# Table level for DW745



## Everend (Mar 15, 2013)

I built a table to house my table saw when I have it in the shop. You can see in the pictures my initial attempt at a leveling platform. It works ok, but is not very precise since the platform is just setting on top of the ends of the bolts. I would like to change it so the bolt is securely anchored to the leveling platform and the bench. I haven't been able to find the right name for the kind of bolt that will work here. What I'm picturing in my head is a machine bolt where one end of the bolt is a T-handle or wingnut and the other end is a platform (like an elevator bolt) where the platform is connected to the bolt by a ball & socket joint. The platform is secured to the bottom side of the leveling plywood turning the bolt from the bottom side moves the bolt up and down (since it's going through the T-nut in the bench.
So that's how I have it pictured in my head, how would you do it? (and what is the hardware called so I can find it to buy it?)

thanks
Everend


----------



## Everend (Mar 15, 2013)

I am VERY happy to finally be done wiring the table for power. Power is supplied by 12/2 romex with a plug into the garage GFCI outlet. The romex runs along the floor to the bottom side of the table (on rollers), covered by the rubber wire cover that looks like a flooring transition strip.
Once in the table, unswitched power is supplied to two outlets on each end of the table. These outlets are convenient enough to run every other powered hand tool I have, eliminating all the orange extension cords previously criss-crossing the floor. 
The second real upgrade to the setup is the addition of the large shutoff switch. I've had a similar 'master' shutoff switch on the extension chord for a while but that one was so easy to turn on, that I was always nervous about bumping it to turn it on. 








The new master shutoff switch controls the three individually switched outlets. The Saw, Vac and Air can each be shut on/off individually but only if the master switch is turned on. I plan to leave these on most of the time using the big red master switch. They do give me the option to turn off the saw's outlet before turning on the master switch in order to use the vac by itself. (Of course the saw itself has it's own big-red-switch which remains off until I'm ready to use it.) The other two outlets in this gang are always on, not sure yet what those will be good for but better to have too many than not enough.
I used 12/2 MC wire and steel boxes for the runs under/in the table. The MC wire is 12 gauge copper, white, black and green. Because it's in the aluminum exterior the ground/green wire is also insulated. If I were to do this again, I would have skipped the MC and used regular romex. The shielding will protect the wires from damage from hand tools but the way I have it tucked away, it's just overkill. The steel boxes ARE required. The switched extension chord setup I had before (you can see dangling in the first picture above in the original post) used plastic boxes and face plates. These didn't last very long before breaking or working loose.


----------



## Willway (Aug 16, 2012)

Hi Everend I think what you may be looking for may be 'thumb screws'. As for the platform you could insert the 'knoutouts' from the electrical boxes into the bottom of the platform with a forstner bit and glue them with CN. I hope this helps. By the way great job on the table.

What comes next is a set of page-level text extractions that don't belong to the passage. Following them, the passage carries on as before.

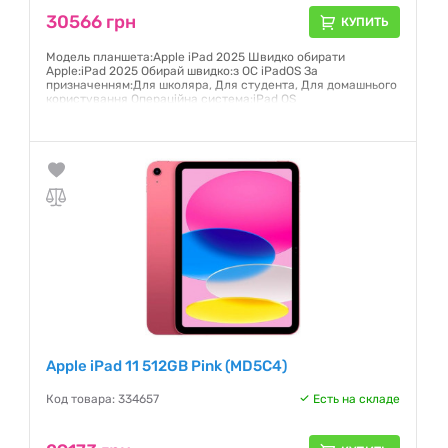
30566 грн
КУПИТЬ
Модель планшета:Apple iPad 2025 Швидко обирати
Apple:iPad 2025 Обирай швидко:з ОС iPadOS За
призначенням:Для школяра, Для студента, Для домашнього
користування Операційна система:iPad OS
Гарантия:
12 месяцев
Apple iPad 11 512GB Pink (MD5C4)
Код товара: 334657
Есть на складе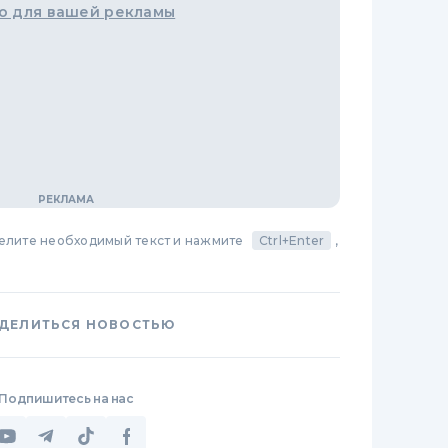
о для вашей рекламы
делите необходимый текст и нажмите
Ctrl+Enter
,
ДЕЛИТЬСЯ НОВОСТЬЮ
Подпишитесь на нас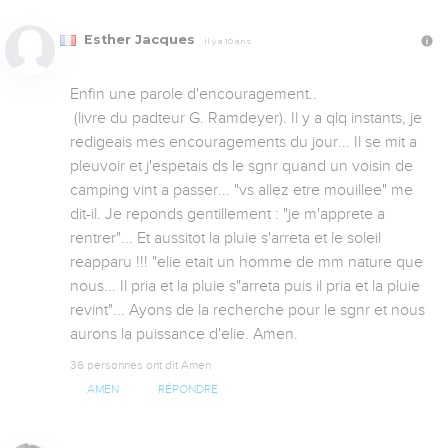
Esther Jacques
Il y a 10 ans
Enfin une parole d'encouragement..

 (livre du padteur G. Ramdeyer). Il y a qlq instants, je 
redigeais mes encouragements du jour... Il se mit a 
pleuvoir et j'espetais ds le sgnr quand un voisin de 
camping vint a passer... "vs allez etre mouillee" me 
dit-il. Je reponds gentillement : "je m'apprete a 
rentrer"... Et aussitot la pluie s'arreta et le soleil 
reapparu !!! "elie etait un homme de mm nature que 
nous... Il pria et la pluie s"arreta puis il pria et la pluie 
revint"... Ayons de la recherche pour le sgnr et nous 
aurons la puissance d'elie. Amen.
36 personnes ont dit Amen
AMEN
RÉPONDRE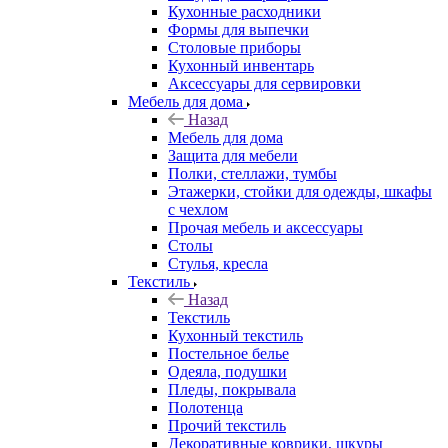
Кухонные расходники
Формы для выпечки
Столовые приборы
Кухонный инвентарь
Аксессуары для сервировки
Мебель для дома
Назад
Мебель для дома
Защита для мебели
Полки, стеллажи, тумбы
Этажерки, стойки для одежды, шкафы
с чехлом
Прочая мебель и аксессуары
Столы
Стулья, кресла
Текстиль
Назад
Текстиль
Кухонный текстиль
Постельное белье
Одеяла, подушки
Пледы, покрывала
Полотенца
Прочий текстиль
Декоративные коврики, шкуры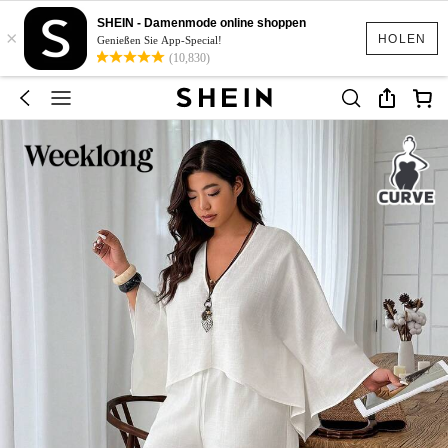
SHEIN - Damenmode online shoppen
×
HOLEN
Genießen Sie App-Special!
(10,830)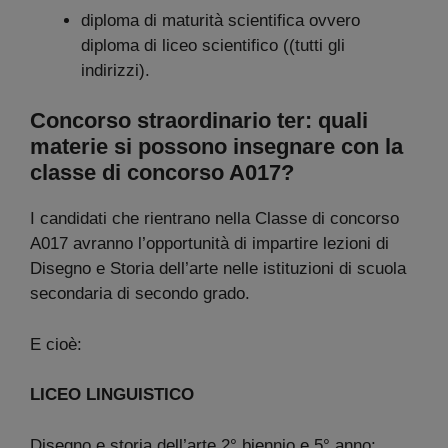
diploma di maturità scientifica ovvero
diploma di liceo scientifico ((tutti gli
indirizzi).
Concorso straordinario ter: quali
materie si possono insegnare con la
classe di concorso A017?
I candidati che rientrano nella Classe di concorso
A017 avranno l’opportunità di impartire lezioni di
Disegno e Storia dell’arte nelle istituzioni di scuola
secondaria di secondo grado.
E cioè:
LICEO LINGUISTICO
Disegno e storia dell’arte 2° biennio e 5° anno;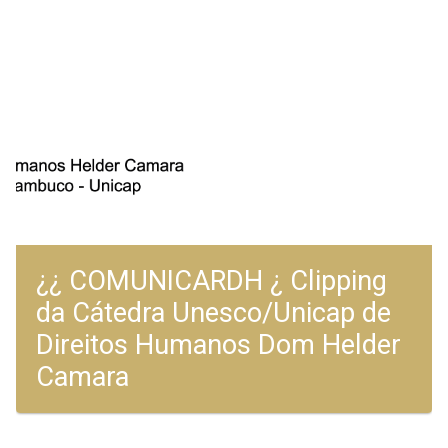
¿¿ COMUNICARDH ¿ Clipping
da Cátedra Unesco/Unicap de
Direitos Humanos Dom Helder
Camara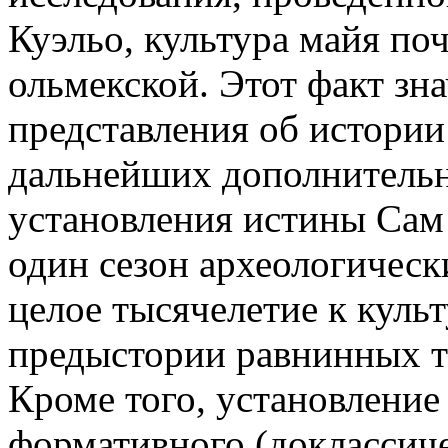
Куэльо, культура майя по
ольмекской. Этот факт зн
представления об истории
дальнейших дополнительн
установления истины Сам
один сезон археологическ
целое тысячелетие к культ
предыстории равнинных 
Кроме того, установление
формативного (доклассиче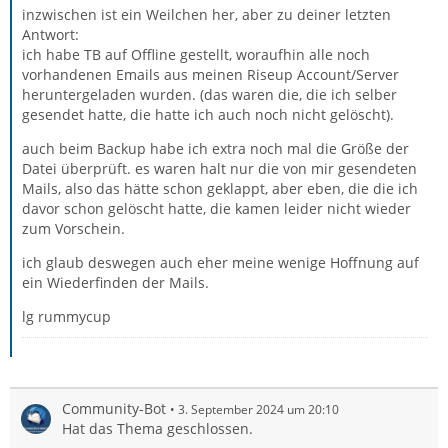
inzwischen ist ein Weilchen her, aber zu deiner letzten
Antwort:
ich habe TB auf Offline gestellt, woraufhin alle noch
vorhandenen Emails aus meinen Riseup Account/Server
heruntergeladen wurden. (das waren die, die ich selber
gesendet hatte, die hatte ich auch noch nicht gelöscht).
auch beim Backup habe ich extra noch mal die Größe der
Datei überprüft. es waren halt nur die von mir gesendeten
Mails, also das hätte schon geklappt, aber eben, die die ich
davor schon gelöscht hatte, die kamen leider nicht wieder
zum Vorschein.
ich glaub deswegen auch eher meine wenige Hoffnung auf
ein Wiederfinden der Mails.
lg rummycup
Community-Bot
3. September 2024 um 20:10
Hat das Thema geschlossen.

Amazon.com: thumb screws: Tools & Home Improvement


----------



## Everend (Mar 15, 2013)

Willway said:


> As for the platform you could insert the 'knoutouts' from the electrical boxes into the bottom of the platform with a forstner bit and glue them with CN.


 The bottom end is not so much the question as the top end where it attaches to the platform. This idea is similar to what I have since gravity holds the knockouts in contact with the end of the screw. But the link and your suggestion of using the forstner bit got me thinking. A combination of a thumbscrew through T-nuts already in the base threaded into the hub of a shower door roller bearing that is fit snugly into a hole drilled by the forstner bit into the bottom of the platform. I think this will accomplish all my goals.

Shop Prime-Line 4-Pack 7/8-in Dia Flat Edge Nylon Ball Bearing Sliding Shower Door Roller at Lowes.com

this one is only 8-32 but I should be able to find a bearing with a 1/4-20 threaded hub.



Willway said:


> By the way great job on the table.


Thanks!


----------



## Everend (Mar 15, 2013)

Oh, what does CN stand for?


----------



## Willway (Aug 16, 2012)

Everend said:


> Oh, what does CN stand for?


Sorry Everend I meant 'CA' check out this for wood.

Hot Stuff Special T Instant CA Glue, 2 Ounces - Amazon.com


----------



## Scott Falkner (Jun 11, 2016)

I know this is an old post, but I found this while I was looking for a table for my saw. Go figure found it on a router forum. Nice table, what I have been looking for, mainly for the reason dealing with the fence clearance. I would love the plan if you have it. I am just beginning with woodworking and need all the help I can get. Thanks.


----------



## Everend (Mar 15, 2013)

I didnt make plans for it, i just built it on the fly. If you would like any specific measurements or have questions let me know. 
Generally it works well. I've changed how I'm using the spaces so now the height of one is shorter than I'd like. 
I found the wood was not stable enough to keep the table flat so I added a bar of angle steel to the underside of the table and the underside of the bottom next to the casters.


----------